Keywords: Cell biology*; Cellular organelles*; Endocytosis*; Immunology*; Inflammatory response; Label-free quantification; Protein Identification*; dendritic cell; phagocytosis; phagosome maturation.

Graphical abstract

Fig. 1.

Label-free quantitative proteomics of DC phagosomes. BMDCs were treated with 100 ng/ml LPS for 16 h, and resting and LPS-treated BMDCs were incubated with OVA-coupled beads for 30 min. Noninternalized beads were removed by several washes, and BMDCs were incubated for 15, 60, 120 min to allow phagosome maturation to occur. After the different chase periods, cells were lysed mechanically and LBPs were isolated on a discontinuous sucrose gradient by ultracentrifugation. Phagosomal proteins were digested with trypsin and analyzed by LC-MS/MS on an Orbitrap Fusion spectrometer. Proteins were quantified using MaxQuant and were considered significantly altered in abundance between samples with a p value < 0.05 and a fold change > 1.5. In the volcano plots, the number of significantly enriched proteins in LBPs of resting BMDCs (blue) and in LBPs of LPS-treated BMDCs (orange) is shown. Enrichment of biological processes was determined by gene ontology analysis using the Database for Annotation, Visualization and Integrated Discovery (DAVID). LPS: lipopolysaccharide; OVA: ovalbumin; LBP: latex bead-containing phagosome.

Fig. 2.

Kinetics of differential acquisition of phagosomal proteins on LBPs of resting and LPS-treated BMDCs. Differential abundance of phagosomal proteins, grouped according to their function, is shown for three time points (15, 60, and 120 min) during phagosome maturation. Differential acquisition of phagosomal proteins on LBPs isolated from resting and LPS-treated BMDCs is represented by their log2 ratio [LPS/resting]. Enrichment in LBPs of resting BMDCs is shown in blue, whereas increased abundance in LBPs of LPS-treated BMDCs is shown in orange.

Fig. 3.

Clustering of phagosomal proteins according to the kinetics of their differential acquisition.

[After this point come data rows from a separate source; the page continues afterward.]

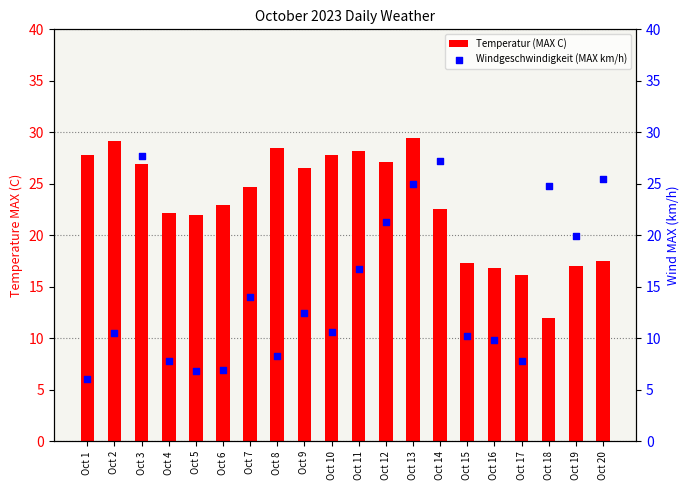

What is the total value across all series at Oct 11?

44.9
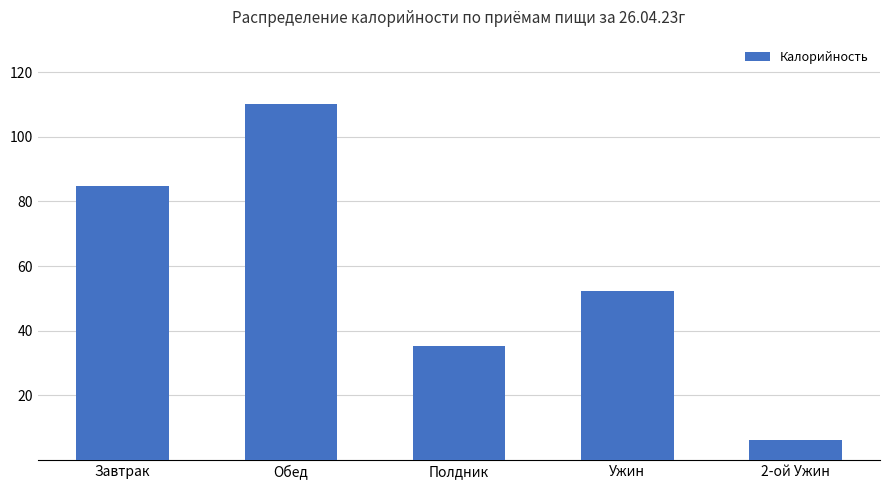

Where is the data nearest to the value 58?

Ужин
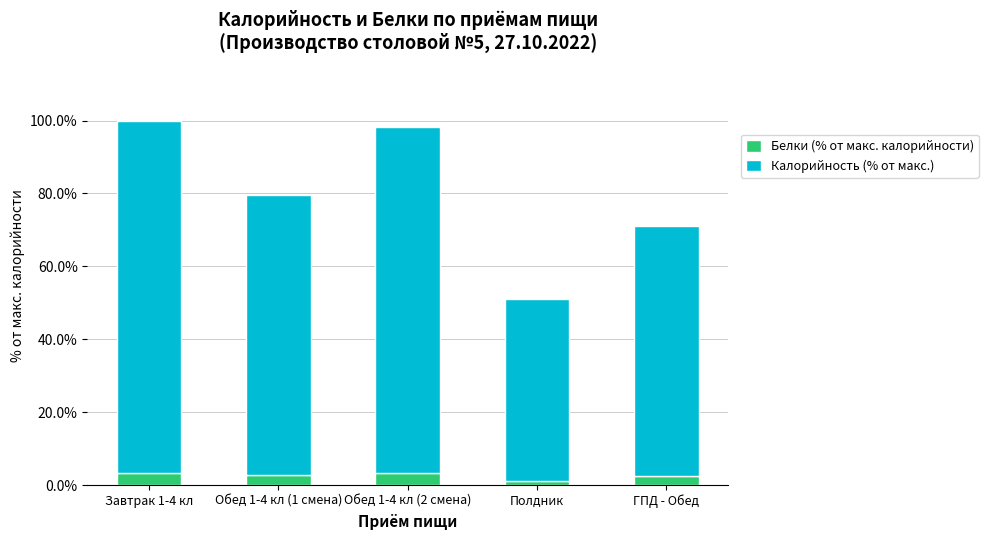

What is the total value across all series at Обед 1-4 кл (1 смена)?

79.7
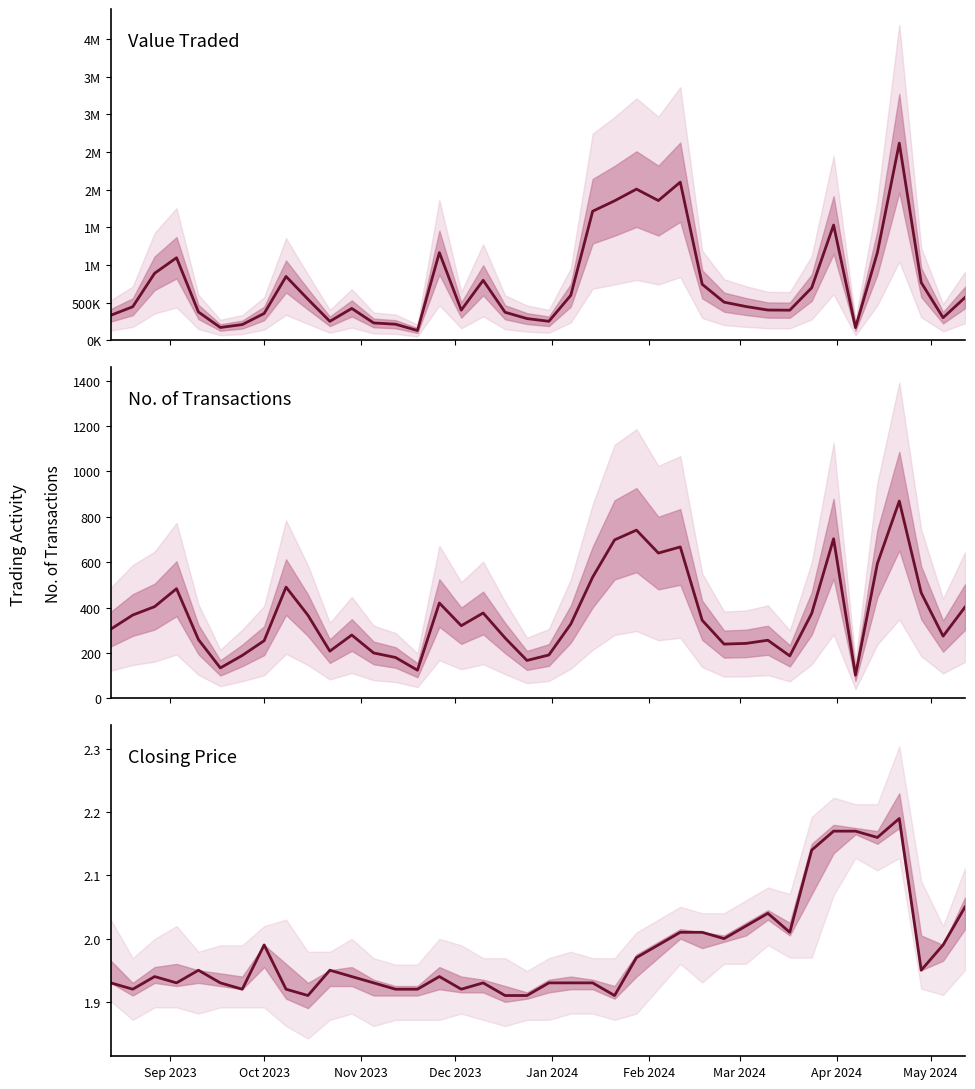

What is the average value of the No. of Trans series?

366.0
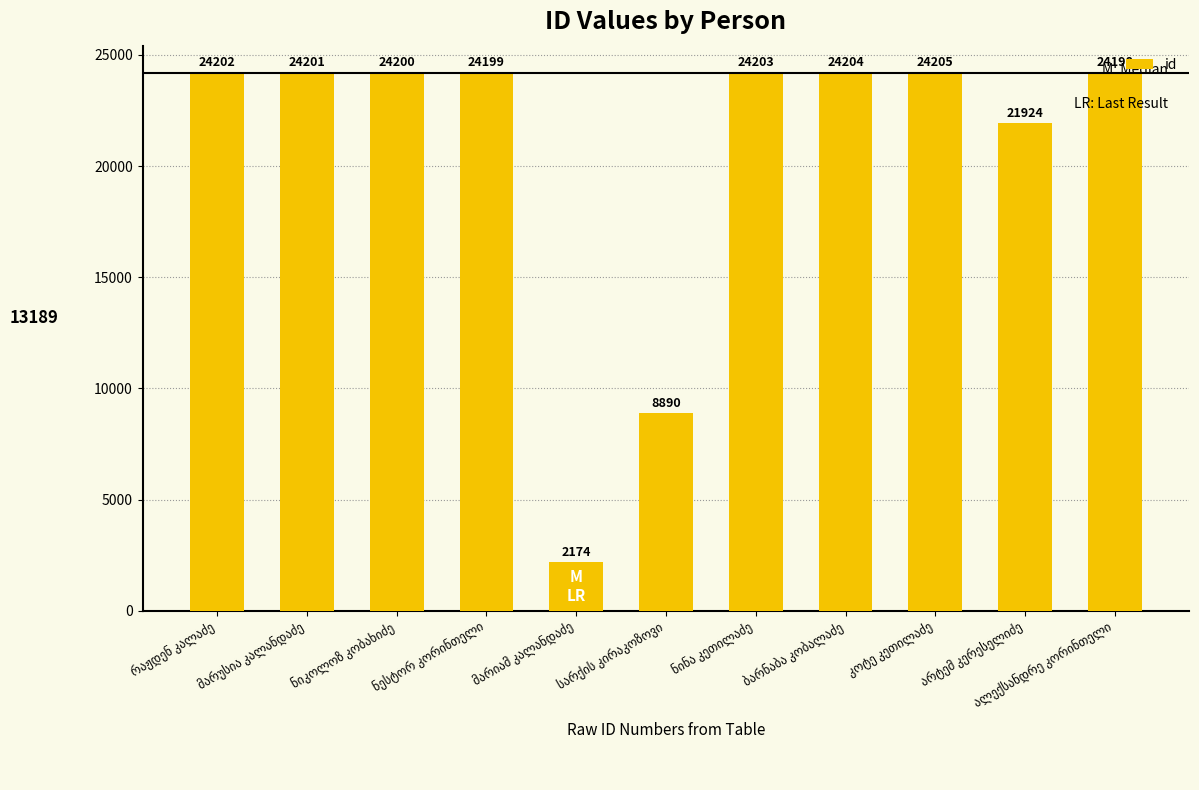

What is the difference between the maximum and second lowest values?

15315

Phagosomal proteins were clustered based on their differential abundance (log2 ratio [LPS/resting]) at three time points (15, 60, and 120 min) during phagosome maturation. Proteins were grouped in 8 clusters by hierarchical clustering using Perseus, based on k-means of cosine similarity.

Fig. 4.

Confirmation of the presence of phagosomal proteins by Western blotting. LBPs were isolated after a 30 min pulse with OVA-coupled beads, followed by a 15 min, 60 min or 120 min chase period. LBPs were purified by ultracentrifugation on a sucrose gradient, and LBP protein lysates were analyzed together with the total cell lysate (TCL) by SDS-PAGE and Western blotting. A, Analysis of phagosome maturation markers together with a validation of LBP purity demonstrated by the absence of a mitochondrial marker (CYT C), Golgi proteins (GM130 and TGN38) and an ER marker protein (YKT6). B, The presence of novel phagosomal proteins (IRG1, NF-κB2, ZBP1, RAB6a, RAB21 and HOOK3) was also demonstrated by Western blotting. TFR: transferrin receptor; EEA1: early endosomal antigen; RAB: Ras-related protein Rab; CANX: calnexin; LAMP-1: lysosome-associated membrane glycoprotein 1; CATH D: cathepsin D; CYT C: cytochrome C; GM130: golgi matrix protein 130; TGN38: trans-golgi network protein 38; YKT6: synaptobrevin homolog YKT6; IRG1: immune-responsive gene 1; NF-κB2: nuclear factor NF-κB p100 subunit; ZBP1: Z-DNA-binding protein 1; HOOK3: protein Hook homolog 3.